Genre
Poetry, Fictionalized Autobiography
Setting and Context
A small concentration camp in Argentina, 1977, during the Dirty War
Narrator and Point of View
Third-person limited omniscient. The narrator relates Alicia Partnoy's experiences in the third person but has access to her thoughts and feelings.
Tone and Mood
The tone is dark, cynical, and frequently hopeless.

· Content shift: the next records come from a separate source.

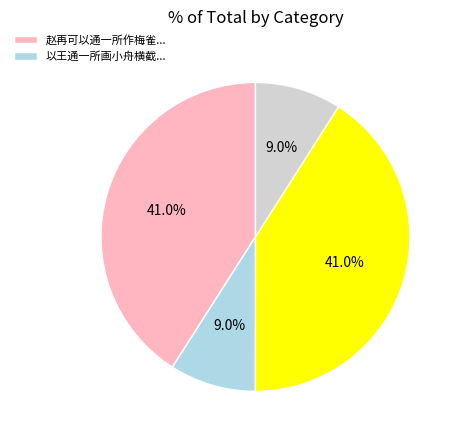

Is there any slice that represents more than half of the pie?

No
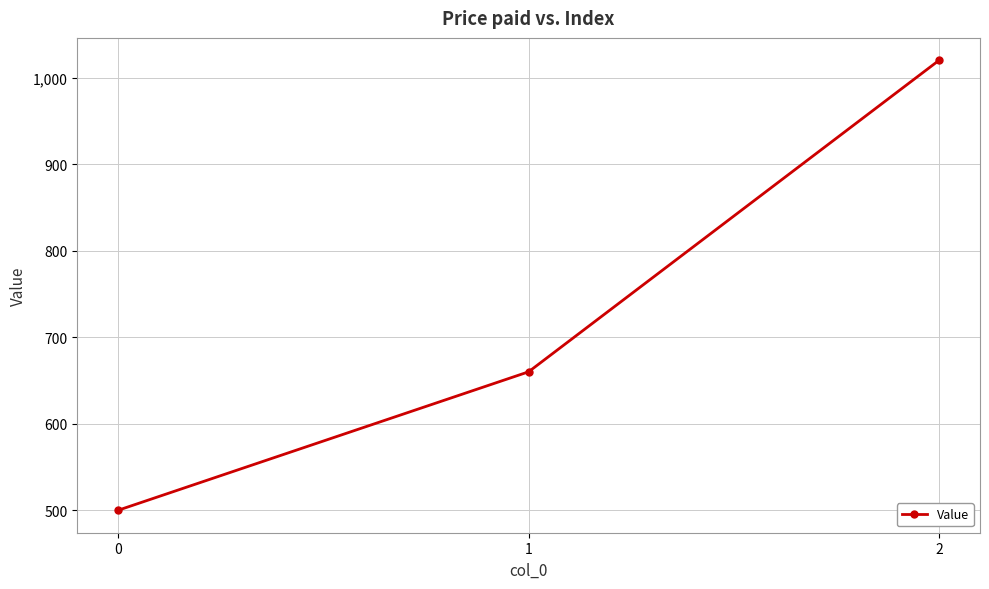

Is this an area chart (filled region under the line)?

No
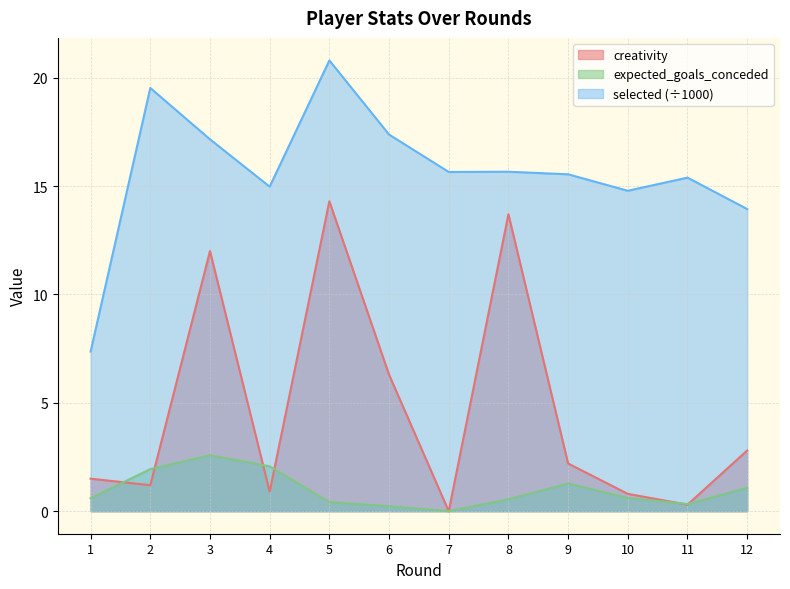

At which category does the chart reach its peak across all series?

5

Protagonist and Antagonist
Alicia Partnoy and the other prisoners are protagonists; the guards are antagonists.
Major Conflict
Alicia and several other social workers accused of harboring leftist beliefs, or who are members of the Peronist political party, have been rounded up and arrested without a warrant. They are systematically tortured to provide information about Marxist guerrilla groups who are engaging in terrorist acts against the Argentine government, military, and citizens.
Climax
The climax of the book is when Alicia, after months of starvation and beatings and after witnessing the torture of her husband and several of her friends, is taken out of her room, given clothing and toiletries, and told to get cleaned up. She does not know whether she is going to be released, transferred, or executed.
Foreshadowing
There is not a great deal of foreshadowing in this book, because what happens to the prisoners tends to be extremely arbitrary and unpredictable. The narrative is not necessarily linear and the events as they are presented are not necessarily in sequence.
Understatement
In a rare, forbidden moment of conversation, Alicia speaks to a male prisoner and says that she is hungry. In reality, she and the others are being starved: nobody is being given enough to eat, and such food as they are provided is not enough to live on.
Allusions
Alicia and a female prisoner discuss a cure for the constipation they suffer as a result of their insufficient diet and lack of exercise. The other woman wants to put a picture of a despised leader in the toilet, and believes she will be far better able to move her bowels given an opportunity to do so in a way that shows the disrespect she feels toward him.
Imagery
The flower on Alicia's shoe is one of the few things she is able to glimpse through the gap in her blindfold. It represents a perverse hope that at times seems out of place in her surroundings.
Paradox
Blindfolding the prisoners for an extended period of time was a blatant abuse of human rights, and the people who did it should be held accountable, yet because the "Little School" was destroyed and the evidence of it covered up after the fact, the only people who are in a position to testify are the former prisoners. Because they were blindfolded, they cannot be certain of the identity of the people who tortured them.
Parallelism
Alicia's eventual release into another prison parallels the release of the Argentine people from the Dirty War. A change in location for Alicia did not translate into release, and a change in government for Argentina may have put an end to the Dirty War but it did not solve all the nation's problems or bring back most of the people who disappeared.
Metonymy and Synecdoche
Although Partnoy describes some of the individual guards and visitors, such as one particularly hated individual who promises her a soft drink for her birthday and then fails to produce it. But for the most part the guards are faceless representatives of a brutal, sadistic collective. Because they follow a schedule at least nominally set by policy and rules, their actions are not interpreted as individual behaviors but as representations of a collective will.
Personification
The character Graciela personifies hope chiefly in a symbolic fashion because she is pregnant. But she gives birth while in captivity. The child she bears is taken away and quite probably adopted by some military family.